Kleurenblind

Synoniemen in bredere zin

Medisch: Achromatopsie, achromatisme

Engels: achromatopsie, kleurenblindheid, acritochromatie

invoering

In het geval van totale kleurenblindheid, geen kleuren, alleen contrasten (zo licht of donker) worden waargenomen. Roodgroene blindheid wordt vaak ten onrechte kleurenblindheid genoemd, hoewel dit kleurenametropie is (Kleurafwijking) vertegenwoordigt. Er wordt onderscheid gemaakt tussen twee vormen: aangeboren kleurenblindheid en verworven kleurenblindheid.

Epidemiologie

1 à 2 personen per 100.000 zijn kleurenblind. Totale kleurenblindheid is daarom zeer zeldzaam. Vrouwen en mannen worden ongeveer even vaak getroffen. In Duitsland leven momenteel ongeveer 3.000 mensen met deze ziekte.

Oorzaken van kleurenblindheid

Bij gezonde mensen bestaat het netvlies van het oog uit licht-donkerreceptoren (staafjes) en kleurreceptoren (kegeltjes), waarvan er drie soorten zijn:

  • Degenen die rood zijn
  • de blauwe en
  • die groen licht absorberen.

In ons samenspel brengen de drie soorten kegels de verschillende kleurimpressies over. Als iemand kleurenblind is, ontbreken óf allerlei kegeltjes óf ze werken allemaal niet, waardoor de betrokkene geen kleuren meer kan waarnemen, maar de wereld in zwart, wit en grijs ziet.
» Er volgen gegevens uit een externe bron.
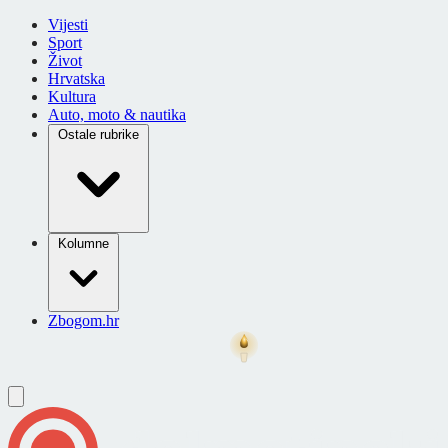
Vijesti
Sport
Život
Hrvatska
Kultura
Auto, moto & nautika
Ostale rubrike
Kolumne
Zbogom.hr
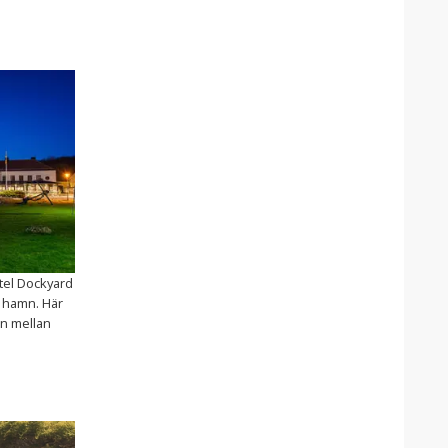
tel Dockyard
 hamn. Här
n mellan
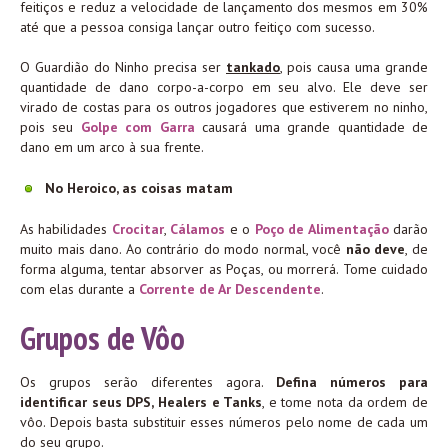
feitiços e reduz a velocidade de lançamento dos mesmos em 30%
até que a pessoa consiga lançar outro feitiço com sucesso.
O Guardião do Ninho precisa ser
tankado
, pois causa uma grande
quantidade de dano corpo-a-corpo em seu alvo. Ele deve ser
virado de costas para os outros jogadores que estiverem no ninho,
pois seu
Golpe com Garra
causará uma grande quantidade de
dano em um arco à sua frente.
No Heroico, as coisas matam
As habilidades
Crocitar
,
Cálamos
e o
Poço de Alimentação
darão
muito mais dano. Ao contrário do modo normal, você
não deve
, de
forma alguma, tentar absorver as Poças, ou morrerá. Tome cuidado
com elas durante a
Corrente de Ar Descendente
.
Grupos de Vôo
Os grupos serão diferentes agora.
Defina números para
identificar seus DPS, Healers e Tanks
, e tome nota da ordem de
vôo. Depois basta substituir esses números pelo nome de cada um
do seu grupo.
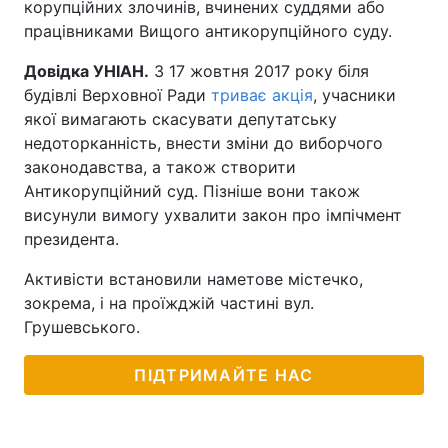
корупційних злочинів, вчинених суддями або
працівниками Вищого антикорупційного суду.
Довідка УНІАН.
З 17 жовтня 2017 року біля
будівлі Верховної Ради
триває акція
, учасники
якої вимагають скасувати депутатську
недоторканність, внести зміни до виборчого
законодавства, а також створити
Антикорупційний суд. Пізніше вони також
висунули вимогу ухвалити закон про імпічмент
президента.
Активісти встановили наметове містечко,
зокрема, і на проїжджій частині вул.
Грушевського.
ПІДТРИМАЙТЕ НАС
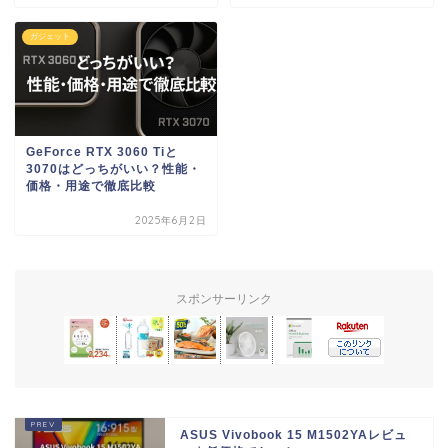
ガジェット
GeForce RTX 3060 Tiと
3070はどっちがいい？性能・
価格・用途で徹底比較
2025年6月2日
スポンサーリンク
ASUS Vivobook 15 M1502YAレビュ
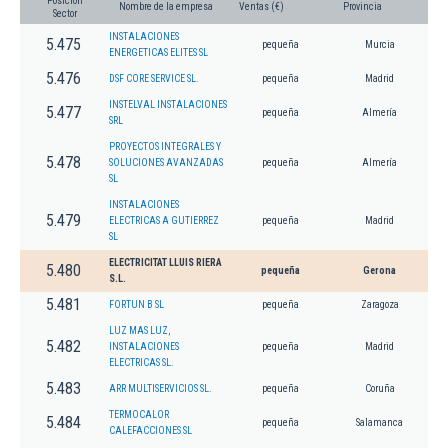
Posición
Nombre de la empresa
Ventas (€)
Provincia
Sector
INSTALACIONES
5.475
pequeña
Murcia
ENERGETICAS ELITES SL
5.476
DSF CORE SERVICE SL.
pequeña
Madrid
INSTELVAL INSTALACIONES
5.477
pequeña
Almería
SRL
PROYECTOS INTEGRALES Y
5.478
SOLUCIONES AVANZADAS
pequeña
Almería
SL
INSTALACIONES
5.479
ELECTRICAS A GUTIERREZ
pequeña
Madrid
SL
ELECTRICITAT LLUIS RIERA
5.480
pequeña
Gerona
S.L.
5.481
FORTUN B SL
pequeña
Zaragoza
LUZ MAS LUZ,
5.482
INSTALACIONES
pequeña
Madrid
ELECTRICAS SL.
5.483
ARR MULTISERVICIOS SL.
pequeña
Coruña
TERMOCALOR
5.484
pequeña
Salamanca
CALEFACCIONES SL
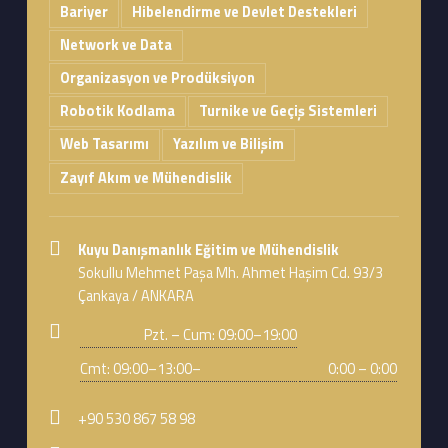
Bariyer
Hibelendirme ve Devlet Destekleri
Network ve Data
Organizasyon ve Prodüksiyon
Robotik Kodlama
Turnike ve Geçiş Sistemleri
Web Tasarımı
Yazılım ve Bilişim
Zayıf Akım ve Mühendislik
Address:
Kuyu Danışmanlık Eğitim ve Mühendislik
Sokullu Mehmet Paşa Mh. Ahmet Haşim Cd. 93/3
Çankaya / ANKARA
Business hours:
Pzt. – Cum: 09:00–19:00
Cmt: 09:00–13:00–
0:00 – 0:00
Phone number:
+90 530 867 58 98
Email address:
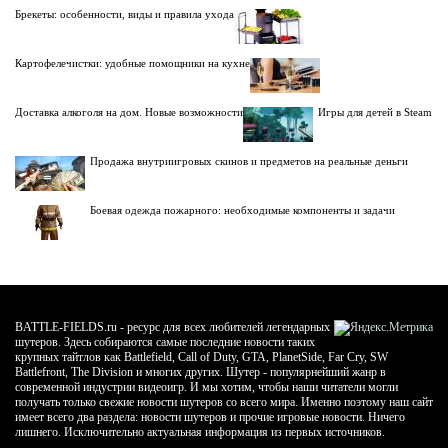
Брекеты: особенности, виды и правила ухода
Картофелечистки: удобные помощники на кухне
Доставка алкоголя на дом. Новые возможности
Игры для детей в Steam
Продажа внутриигровых скинов и предметов на реальные деньги
Боевая одежда пожарного: необходимые компоненты и задачи
BATTLE-FIELDS.ru - ресурс для всех любителей легендарных
шутеров. Здесь собираются самые последние новости таких
крупных тайтлов как Battlefield, Call of Duty, GTA, PlanetSide, Far Cry, SW
Battlefront, The Division и многих других. Шутер - популярнейший жанр в
современной индустрии видеоигр. И мы хотим, чтобы наши читатели могли
получать только свежие новости шутеров со всего мира. Именно поэтому наш сайт
имеет всего два раздела: новости шутеров и прочие игровые новости. Ничего
лишнего. Исключительно актуальная информация из первых источников.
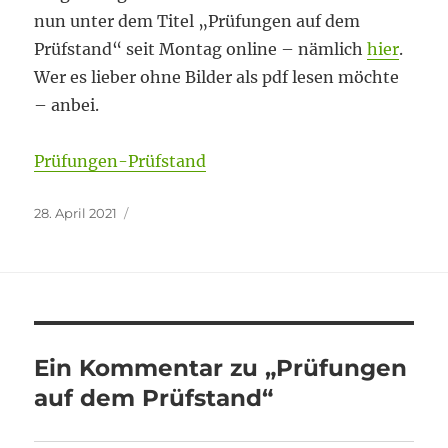
nun unter dem Titel „Prüfungen auf dem
Prüfstand“ seit Montag online – nämlich
hier
.
Wer es lieber ohne Bilder als pdf lesen möchte
– anbei.
Prüfungen-Prüfstand
Veröffentlicht
28. April 2021
am
Ein Kommentar zu „Prüfungen
auf dem Prüfstand“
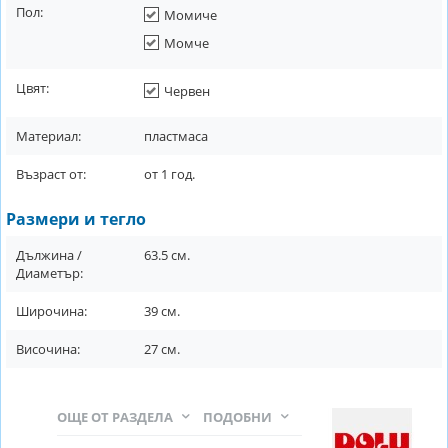
Пол:
Момиче
Момче
Цвят:
Червен
Материал:
пластмаса
Възраст от:
от
1
год.
Размери и тегло
Дължина /
63.5
см.
Диаметър:
Широчина:
39
см.
Височина:
27
см.
ОЩЕ ОТ РАЗДЕЛА
ПОДОБНИ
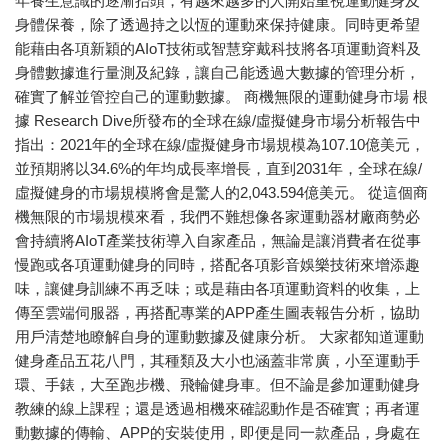
年養生意識的逐漸抬頭，有越來越多的人開始重視運動健身及
身體保養，除了透過持之以恆的運動來保持健康。同時更希望
能藉由各項新穎的AIoT技術或智慧穿戴科技將各項運動資料及
身體數據進行量測及紀錄，讓自己能透過大數據的管理分析，
確實了解並管控自己的運動數據。 商機無限的運動健身市場 根
據 Research Dive所發布的全球在線/虛擬健身市場分析報告中
指出：2021年的全球在線/虛擬健身市場規模為107.10億美元，
並預期將以34.6%的年均成長率增長，直到2031年，全球在線/
虛擬健身的市場規模將會是驚人的2,043.594億美元。 從這個商
機無限的市場規模來看，我們不難想像各家運動器材廠商勢必
會持續將AIoT產業技術導入自家產品，無論是讓消費者在從事
慢跑或各項運動健身的同時，搭配各項影音娛樂技術來增添趣
味，讓健身訓練不再乏味；或是藉由各項運動資料的收集，上
傳至雲端伺服器，再搭配專業的APP產生圖表報告分析，協助
用戶清楚地瞭解自身的運動數據及健康分析。 大家都知道運動
健身產品五花八門，其種類及大小也涵蓋非常廣，小至運動手
環、手錶，大至跑步機、飛輪健身車。但不論是參加運動健身
教練的線上課程；還是透過相機來確認動作是否確實；再者運
動數據的傳輸、APP的安裝使用，即便是同一款產品，身處在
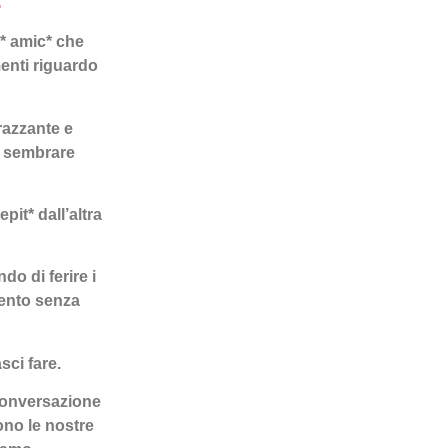
n* amic* che
menti riguardo
razzante e
ò sembrare
t* dall’altra
o di ferire i
sento senza
sci fare.
 conversazione
ono le nostre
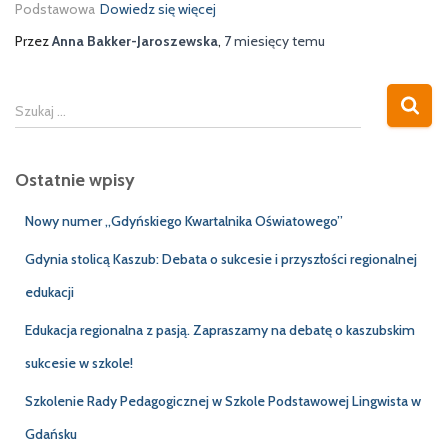
Podstawowa
Dowiedz się więcej
Przez
Anna Bakker-Jaroszewska
,
7 miesięcy
temu
S
Szukaj …
z
u
k
Ostatnie wpisy
a
j
Nowy numer „Gdyńskiego Kwartalnika Oświatowego”
:
Gdynia stolicą Kaszub: Debata o sukcesie i przyszłości regionalnej
edukacji
Edukacja regionalna z pasją. Zapraszamy na debatę o kaszubskim
sukcesie w szkole!
Szkolenie Rady Pedagogicznej w Szkole Podstawowej Lingwista w
Gdańsku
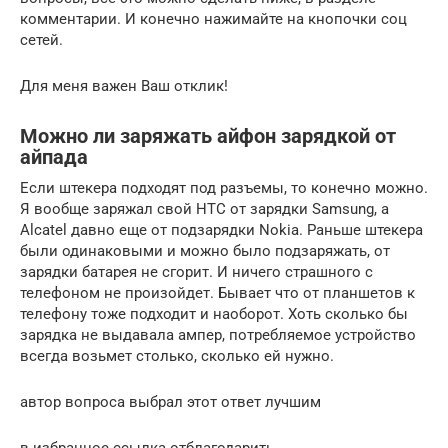
комментарии. И конечно нажимайте на кнопочки соц
сетей.
Для меня важен Ваш отклик!
Можно ли заряжать айфон зарядкой от
айпада
Если штекера подходят под разъемы, то конечно можно.
Я вообще заряжал свой HTC от зарядки Samsung, а
Alcatel давно еще от подзарядки Nokia. Раньше штекера
были одинаковыми и можно было подзаряжать, от
зарядки батарея не сгорит. И ничего страшного с
телефоном не произойдет. Бывает что от планшетов к
телефону тоже подходит и наоборот. Хоть сколько бы
зарядка не выдавала ампер, потребляемое устройство
всегда возьмет столько, сколько ей нужно.
автор вопроса выбрал этот ответ лучшим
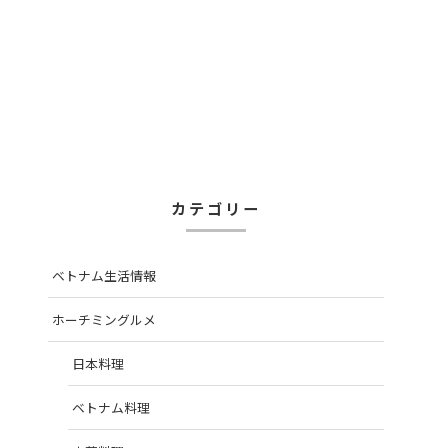
カテゴリー
ベトナム生活情報
ホーチミングルメ
日本料理
ベトナム料理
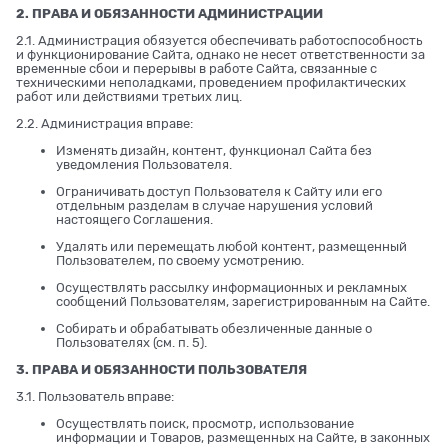
2. ПРАВА И ОБЯЗАННОСТИ АДМИНИСТРАЦИИ
2.1. Администрация обязуется обеспечивать работоспособность
и функционирование Сайта, однако не несет ответственности за
временные сбои и перерывы в работе Сайта, связанные с
техническими неполадками, проведением профилактических
работ или действиями третьих лиц.
2.2. Администрация вправе:
Изменять дизайн, контент, функционал Сайта без
уведомления Пользователя.
Ограничивать доступ Пользователя к Сайту или его
отдельным разделам в случае нарушения условий
настоящего Соглашения.
Удалять или перемещать любой контент, размещенный
Пользователем, по своему усмотрению.
Осуществлять рассылку информационных и рекламных
сообщений Пользователям, зарегистрированным на Сайте.
Собирать и обрабатывать обезличенные данные о
Пользователях (см. п. 5).
3. ПРАВА И ОБЯЗАННОСТИ ПОЛЬЗОВАТЕЛЯ
3.1. Пользователь вправе:
Осуществлять поиск, просмотр, использование
информации и Товаров, размещенных на Сайте, в законных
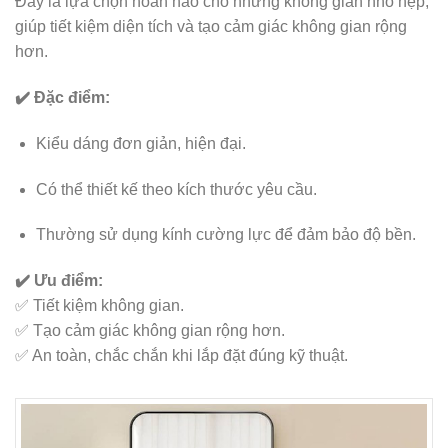
Đây là lựa chọn hoàn hảo cho những không gian nhỏ hẹp,
giúp tiết kiệm diện tích và tạo cảm giác không gian rộng
hơn.
✔️ Đặc điểm:
Kiểu dáng đơn giản, hiện đại.
Có thể thiết kế theo kích thước yêu cầu.
Thường sử dụng kính cường lực để đảm bảo độ bền.
✔️ Ưu điểm:
✅ Tiết kiệm không gian.
✅ Tạo cảm giác không gian rộng hơn.
✅ An toàn, chắc chắn khi lắp đặt đúng kỹ thuật.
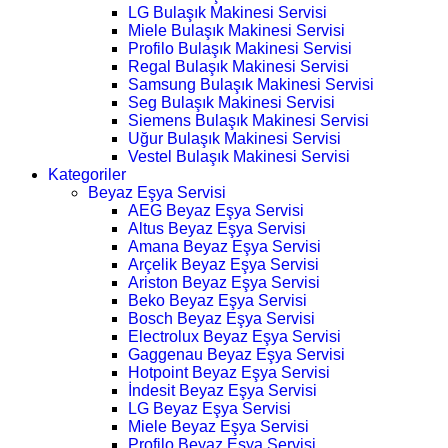
LG Bulaşık Makinesi Servisi
Miele Bulaşık Makinesi Servisi
Profilo Bulaşık Makinesi Servisi
Regal Bulaşık Makinesi Servisi
Samsung Bulaşık Makinesi Servisi
Seg Bulaşık Makinesi Servisi
Siemens Bulaşık Makinesi Servisi
Uğur Bulaşık Makinesi Servisi
Vestel Bulaşık Makinesi Servisi
Kategoriler
Beyaz Eşya Servisi
AEG Beyaz Eşya Servisi
Altus Beyaz Eşya Servisi
Amana Beyaz Eşya Servisi
Arçelik Beyaz Eşya Servisi
Ariston Beyaz Eşya Servisi
Beko Beyaz Eşya Servisi
Bosch Beyaz Eşya Servisi
Electrolux Beyaz Eşya Servisi
Gaggenau Beyaz Eşya Servisi
Hotpoint Beyaz Eşya Servisi
İndesit Beyaz Eşya Servisi
LG Beyaz Eşya Servisi
Miele Beyaz Eşya Servisi
Profilo Beyaz Eşya Servisi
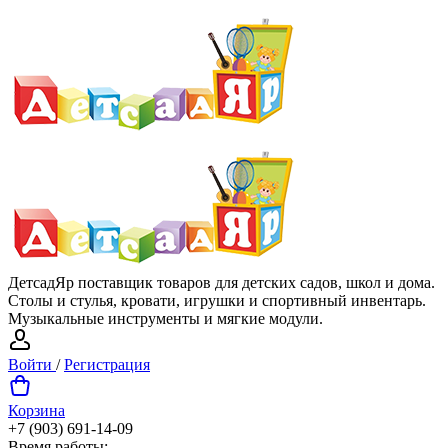
ДетсадЯр поставщик товаров для детских садов, школ и дома.
Столы и стулья, кровати, игрушки и спортивный инвентарь.
Музыкальные инструменты и мягкие модули.
Войти
/
Регистрация
Корзина
+7 (903) 691-14-09
Время работы:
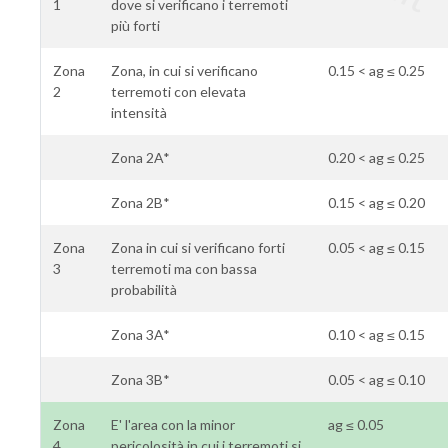
1
dove si verificano i terremoti
più forti
Zona
Zona, in cui si verificano
0.15 < ag ≤ 0.25
2
terremoti con elevata
intensità
Zona 2A*
0.20 < ag ≤ 0.25
Zona 2B*
0.15 < ag ≤ 0.20
Zona
Zona in cui si verificano forti
0.05 < ag ≤ 0.15
3
terremoti ma con bassa
probabilità
Zona 3A*
0.10 < ag ≤ 0.15
Zona 3B*
0.05 < ag ≤ 0.10
Zona
E' l'area con la minor
ag ≤ 0.05
4
pericolosità in cui i terremoti si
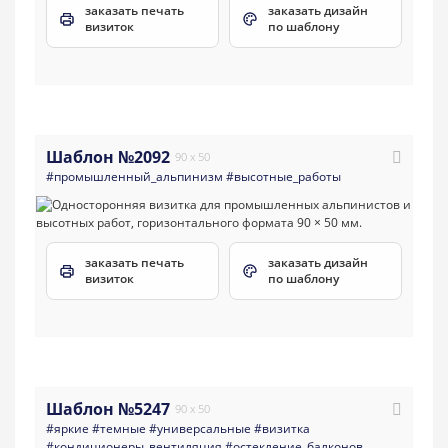
заказать печать
заказать дизайн
визиток
по шаблону
Шаблон №2092
90 x 50
#промышленный_альпинизм
#высотные_работы
заказать печать
заказать дизайн
визиток
по шаблону
Шаблон №5247
90 x 50
#яркие
#темные
#универсальные
#визитка
#кондиционеры_вентиляция
#остекление_балконов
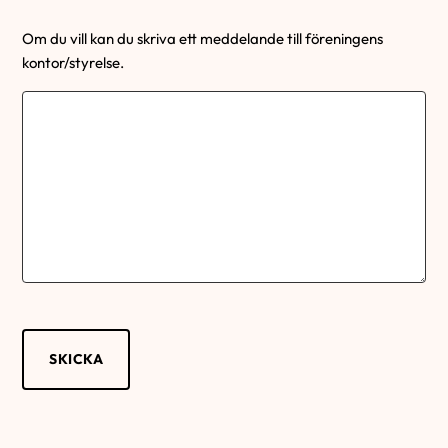
Om du vill kan du skriva ett meddelande till föreningens
kontor/styrelse.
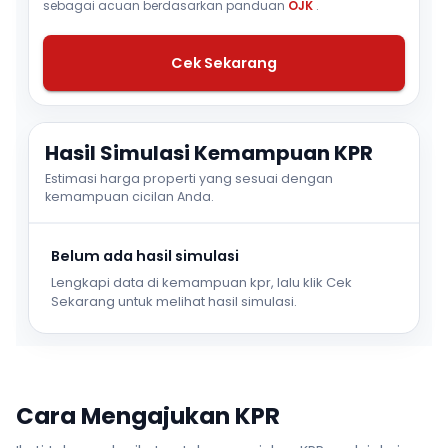
sebagai acuan berdasarkan panduan
OJK
.
Cek Sekarang
Hasil Simulasi Kemampuan KPR
Estimasi harga properti yang sesuai dengan
kemampuan cicilan Anda.
Belum ada hasil simulasi
Lengkapi data di kemampuan kpr, lalu klik Cek
Sekarang untuk melihat hasil simulasi.
Cara Mengajukan KPR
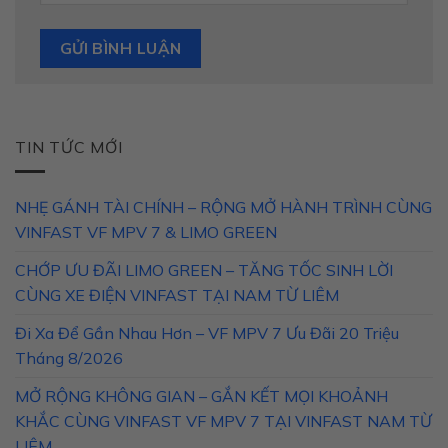
TIN TỨC MỚI
NHẸ GÁNH TÀI CHÍNH – RỘNG MỞ HÀNH TRÌNH CÙNG
VINFAST VF MPV 7 & LIMO GREEN
CHỚP ƯU ĐÃI LIMO GREEN – TĂNG TỐC SINH LỜI
CÙNG XE ĐIỆN VINFAST TẠI NAM TỪ LIÊM
Đi Xa Để Gần Nhau Hơn – VF MPV 7 Ưu Đãi 20 Triệu
Tháng 8/2026
MỞ RỘNG KHÔNG GIAN – GẮN KẾT MỌI KHOẢNH
KHẮC CÙNG VINFAST VF MPV 7 TẠI VINFAST NAM TỪ
LIÊM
Kleurenblindheid kan aangeboren of verworven zijn. Vaker is de aangeboren vorm, die wordt overgeërfd als een autosomaal recessieve eigenschap. Autosomaal betekent dat de aandoening niet te wijten is aan een gen in de geslachtschromosomen, en daarom wordt geen van beide geslachten bij voorkeur beïnvloed. Recessief betekent dat er twee defecte kopieën van het gen moeten zijn, d.w.z. moeder en vader hebben een "ziek“Je moet het gen doorgeven aan je kind om de ziekte (kleurenblind) te laten uitbreken. Tot op heden zijn er vier genen bekend die verantwoordelijk zijn voor ongeveer 80% van kleurenblindheid.

Er is ook de verworven vorm van kleurenblindheid, waarbij de oorzaak niet in het oog zelf ligt, maar in de verwerking van het 'kleur'-signaal naar de hersenen. Het kan bijvoorbeeld het gevolg zijn van een beroerte, traumatisch hersenletsel en ander hersenletsel. Dit kan omkeerbaar zijn, maar houdt vaak aan en is meestal een groter probleem voor degenen die in het dagelijks leven lijden dan voor mensen met aangeboren kleurenblindheid, aangezien dit een grote verandering betekent.

Symptomen

De kegeltjes zijn niet alleen belangrijk voor het zien van kleuren, maar vooral voor het scherp zien, want in het netvlies op het punt van het scherpste zicht, de gele vlek, waarmee we meestal punten fixeren, zitten alleen kegeltjes. De staafjes bieden verreweg niet zo'n goede resolutie als de kegeltjes, maar zijn gevoeliger voor licht, daarom worden ze bij gezonde mensen vooral voor schemering gebruikt.

De vier belangrijkste symptomen van kleurenblindheid zijn het resultaat van deze kenmerken: ten eerste natuurlijk het onvermogen om kleuren waar te nemen. Voor de getroffenen is het echter veel ernstiger dat hun gezichtsscherpte (de VA) aanzienlijk verminderd. Daarnaast zijn er snelle, trillende oogbewegingen (nystagmus genaamd), die terug te voeren zijn op de ontbrekende kegeltjes op de gele vlek: het lichaam probeert door de snelle bewegingen andere fixatiepunten te vinden dan de gele vlek en zo de verminderde gezichtsscherpte te compenseren.

Het laatste symptoom is de verhoogde gevoeligheid voor verblinding, wat leidt tot fotofobie (Fotofobie) en wordt bepaald door het feit dat alleen de zeer lichtgevoelige staafjes lichtprikkels absorberen. Dit betekent dat de patiënten in het licht nauwelijks iets kunnen zien; Om deze reden wordt kleurenblindheid soms in de volksmond "dagblindheid" genoemd.

diagnose

Bij de aangeboren vorm van kleurenblindheid is het mogelijk om een ​​bloedanalyse te gebruiken om de genen die verantwoordelijk zijn voor de ziekte te onderzoeken en mutaties op te sporen.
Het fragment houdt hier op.